Prompt injection is not just about malicious users; any document containing phrases like 'ignore previous instructions' can hijack an agent if retrieval results are treated as trusted input.

Idempotency is the only thing standing between a retry loop and duplicate emails, payments, or deletions — every side-effect tool needs an action_id check before execution.

The master prompt at the end of the article is itself a specification generator: it forces an LLM to produce architecture decisions before code, which prevents the 'one big prompt plus while-loop' anti-pattern.

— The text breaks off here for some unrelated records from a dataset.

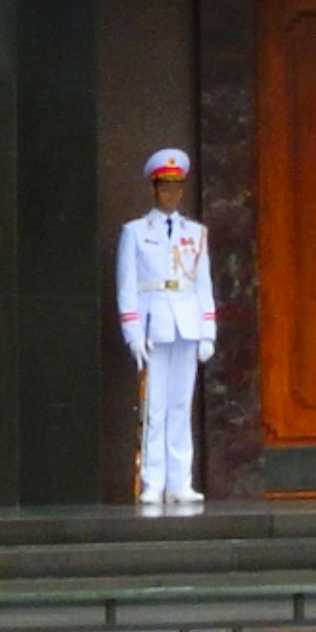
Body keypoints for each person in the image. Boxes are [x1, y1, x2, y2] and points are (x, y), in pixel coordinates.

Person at [116, 148, 217, 514]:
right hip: (153, 323)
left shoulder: (196, 233)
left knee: (180, 406)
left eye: (178, 188)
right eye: (165, 187)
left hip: (187, 323)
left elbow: (203, 284)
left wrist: (208, 330)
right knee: (154, 408)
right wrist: (132, 333)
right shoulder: (136, 232)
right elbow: (127, 285)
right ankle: (153, 483)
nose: (172, 194)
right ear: (155, 189)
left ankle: (180, 482)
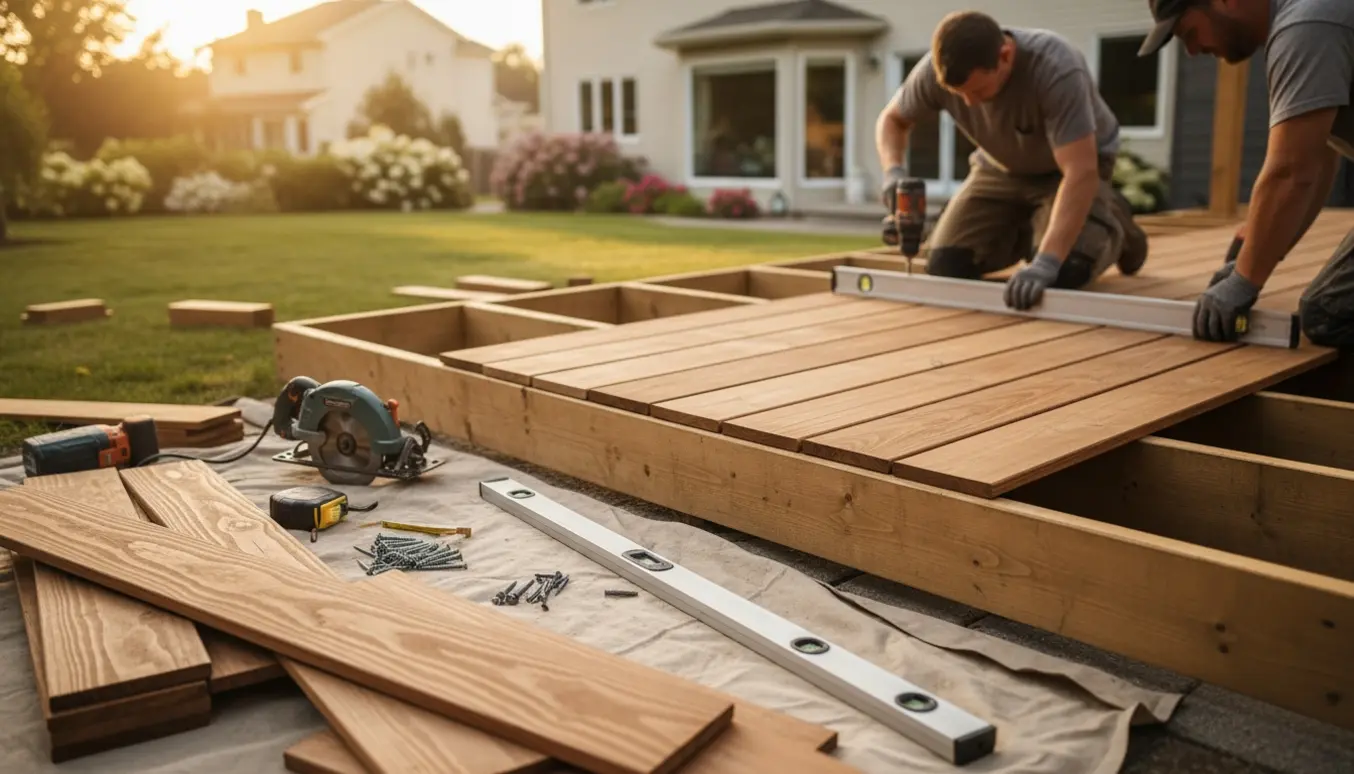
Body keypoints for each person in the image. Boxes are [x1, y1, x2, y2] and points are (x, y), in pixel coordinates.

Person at [876, 11, 1149, 311]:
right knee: (946, 266)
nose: (970, 103)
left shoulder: (1056, 68)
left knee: (1065, 271)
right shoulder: (934, 69)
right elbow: (892, 120)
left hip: (1071, 169)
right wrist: (893, 172)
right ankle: (1038, 227)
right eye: (958, 94)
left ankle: (1114, 223)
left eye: (978, 90)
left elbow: (1080, 171)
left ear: (1005, 56)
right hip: (999, 167)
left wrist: (1046, 263)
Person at [1137, 0, 1354, 346]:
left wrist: (1245, 280)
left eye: (1189, 33)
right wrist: (1256, 257)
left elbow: (1290, 172)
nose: (1192, 51)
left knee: (1330, 313)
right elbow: (1317, 163)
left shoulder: (1305, 27)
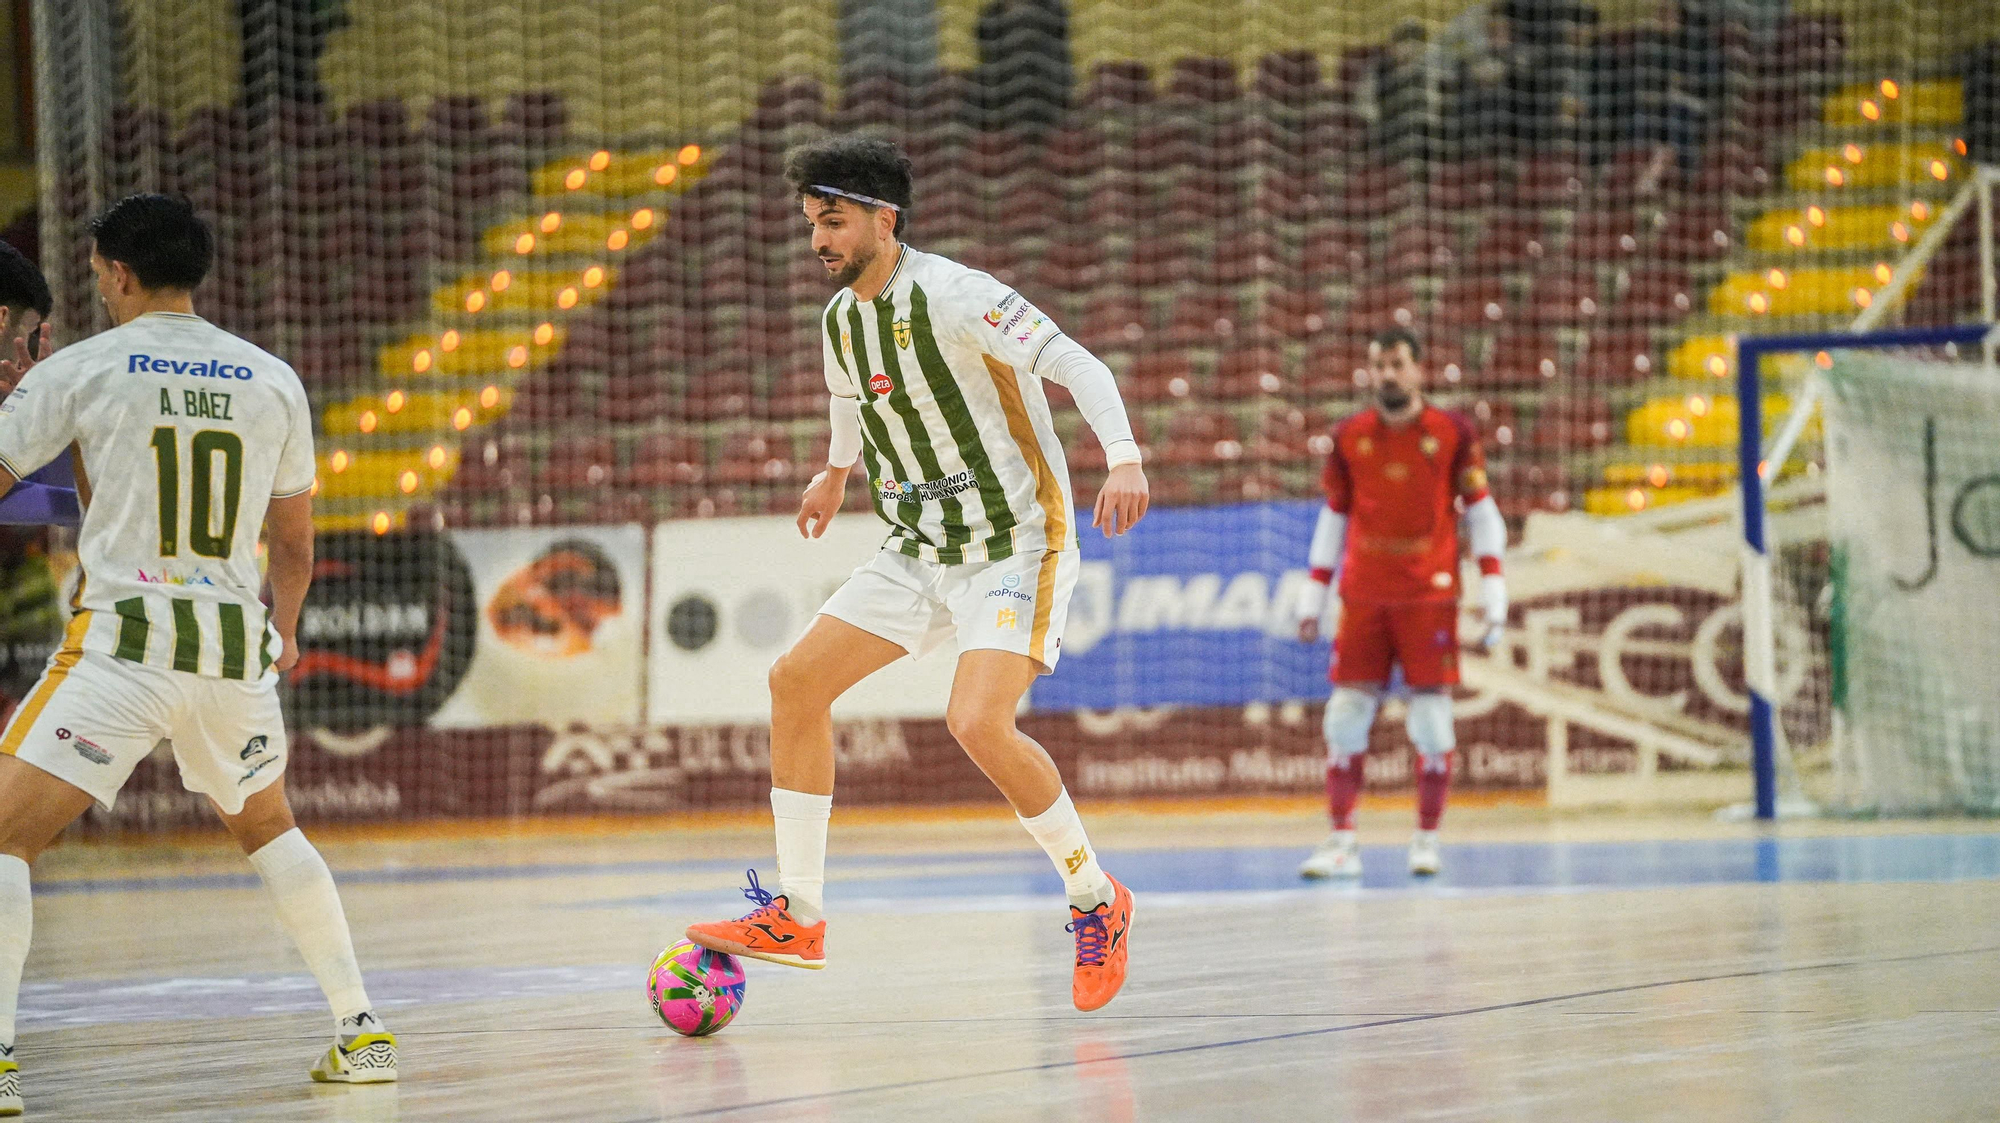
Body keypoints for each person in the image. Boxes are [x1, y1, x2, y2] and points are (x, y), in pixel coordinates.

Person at [683, 136, 1149, 1012]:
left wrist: (1122, 457)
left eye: (834, 221)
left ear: (883, 219)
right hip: (914, 546)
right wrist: (834, 469)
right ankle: (800, 912)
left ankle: (1098, 897)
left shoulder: (961, 295)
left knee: (976, 720)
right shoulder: (840, 319)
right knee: (794, 684)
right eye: (811, 224)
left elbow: (1080, 363)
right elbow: (850, 396)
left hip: (1014, 542)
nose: (819, 239)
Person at [0, 195, 396, 1114]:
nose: (98, 286)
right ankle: (362, 1029)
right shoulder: (272, 378)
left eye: (98, 273)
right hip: (231, 648)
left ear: (121, 273)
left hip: (125, 643)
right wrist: (286, 628)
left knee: (7, 835)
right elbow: (293, 542)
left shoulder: (84, 367)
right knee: (271, 829)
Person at [1292, 328, 1508, 880]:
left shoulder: (1452, 432)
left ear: (1417, 370)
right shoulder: (1348, 436)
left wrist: (1494, 586)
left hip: (1428, 596)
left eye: (1395, 363)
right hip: (1364, 595)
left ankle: (1427, 840)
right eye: (1377, 364)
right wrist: (1314, 593)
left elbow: (1481, 511)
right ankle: (1342, 843)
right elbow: (1334, 516)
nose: (1386, 374)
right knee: (1344, 717)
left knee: (1433, 722)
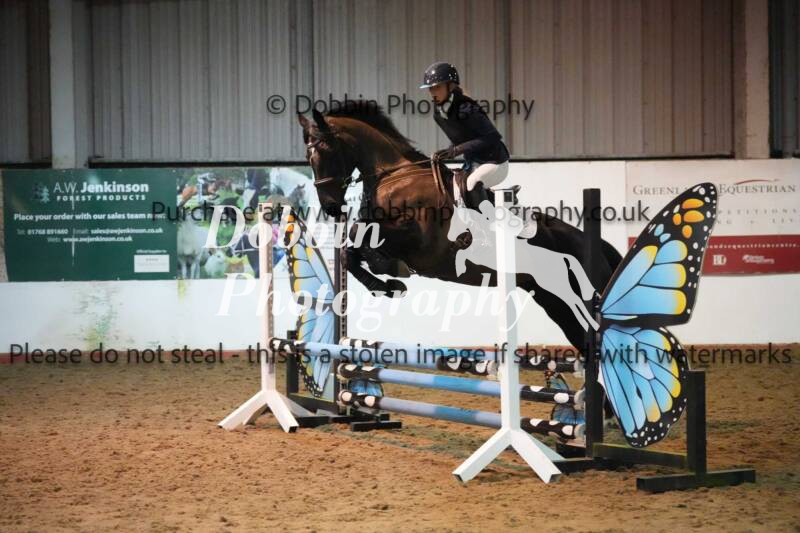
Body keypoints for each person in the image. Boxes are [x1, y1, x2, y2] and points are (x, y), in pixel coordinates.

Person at [421, 61, 510, 210]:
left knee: (472, 183)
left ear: (450, 86)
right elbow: (460, 139)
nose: (433, 92)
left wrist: (458, 150)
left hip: (495, 162)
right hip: (474, 163)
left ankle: (487, 220)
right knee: (456, 189)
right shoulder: (438, 115)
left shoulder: (467, 108)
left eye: (437, 87)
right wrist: (448, 151)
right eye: (430, 88)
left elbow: (492, 137)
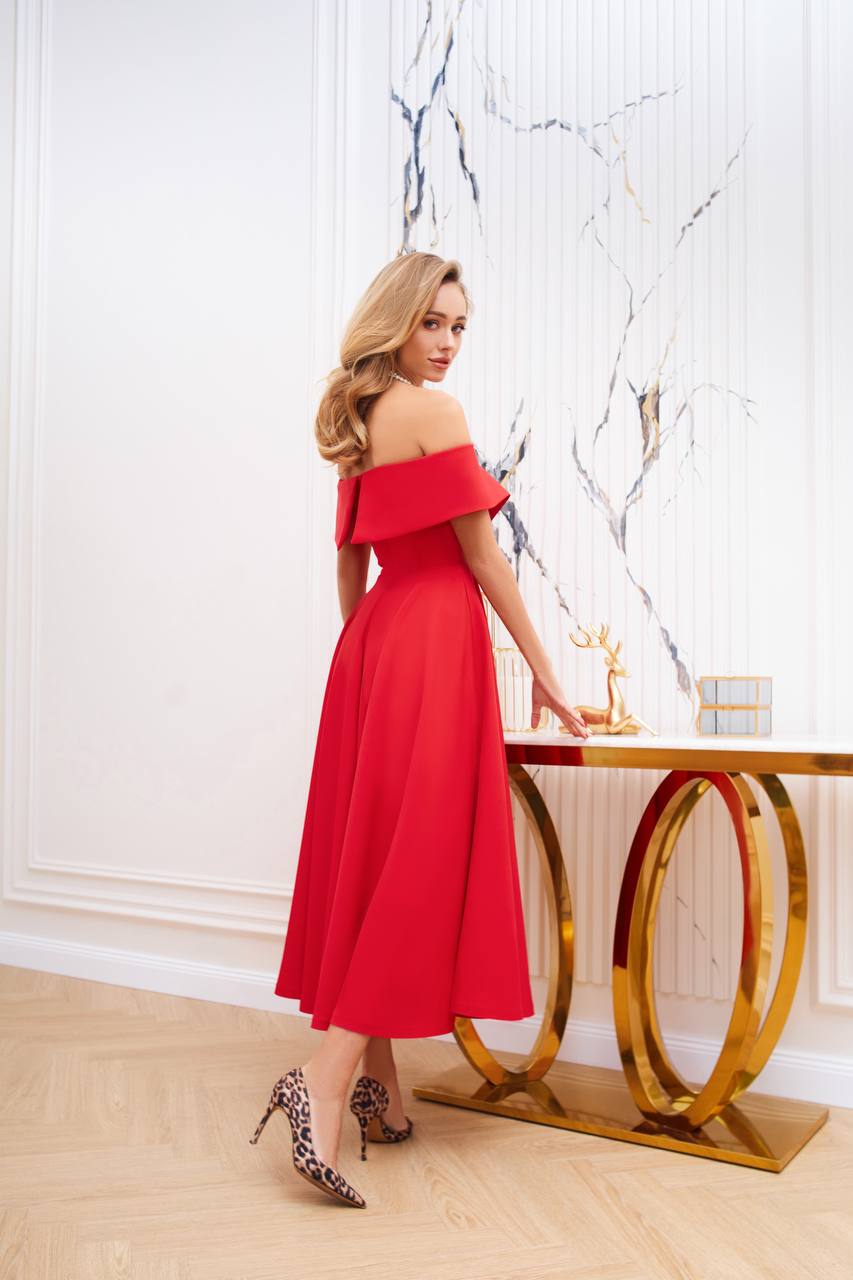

Business-specific agents beat general-purpose ones not because they are smarter, but because their flows, rules, and tools are shaped to the domain's exact failure modes and data shapes.

Concepts & terms
FSM (Finite State Machine)
A model that defines a fixed set of states, allowed transitions between them, and conditions that trigger each transition. In agents, it prevents the LLM from jumping between steps unpredictably.
Hybrid Search
Combining vector similarity search (good for semantic matches) with BM25 keyword search (good for exact terms, codes, and symbols), then merging and reranking the combined results.
BM25
A traditional keyword-based retrieval algorithm used in search engines like Elasticsearch and Lucene. It excels at exact word matching and short-phrase queries, compensating for vector search's weakness with precise technical terms.
Reranker
A model that takes the top candidates from initial retrieval and re-scores them for relevance to the user's query, producing a more accurate final ordering before results are sent to the LLM.
Semantic Chunking
Splitting documents along semantic boundaries (headings, paragraphs, functions) rather than fixed token counts, so each chunk contains a coherent unit of meaning.
Parent-Child Chunking
A retrieval pattern where small chunks are indexed for precise search hits, but the larger parent chunk (or adjacent chunks) is returned to the LLM to preserve full context.
Query Rewrite
Transforming a user's raw, often vague question into multiple targeted search queries (natural language, keywords, technical terms, code names) before retrieval, to improve recall.
Planner / Executor / Verifier
An agent architecture that separates task decomposition (Planner), step execution (Executor), and result validation (Verifier) into distinct roles, preventing a single model from both planning and executing without checks.
Tool Schema
A structured definition for each tool that specifies its purpose, input parameters, output format, error codes, permission level, side effects, and whether it requires human approval.
Tool Routing
Rules that determine which tool to call based on the task type, rather than letting the LLM freely choose — preventing inappropriate tool usage like searching when a direct answer suffices.
Prompt Injection
An attack where untrusted input (such as a retrieved document) contains instructions that override the system prompt, tricking the agent into executing unauthorized actions.
Idempotency
The property that repeating an operation produces the same result as doing it once. In agents, it prevents duplicate side effects (emails, payments, deletions) during retries by checking an action_id.
Context Engineering
The deliberate assembly of what goes into the LLM's context window, in what order, with what labels — prioritizing goals and state over raw history to avoid noise and instruction confusion.
Guardrails
A constraint layer that validates inputs and outputs, enforces tool permissions, blocks sensitive operations without human approval, and defends against prompt injection.
Human-in-the-loop
A design pattern where high-risk actions (deletion, publishing, financial operations) pause for explicit human confirmation before execution, rather than running fully autonomously.
Output Contract
A required JSON Schema for each agent step's output, ensuring downstream logic receives structured, parseable results instead of relying on free-text regex extraction.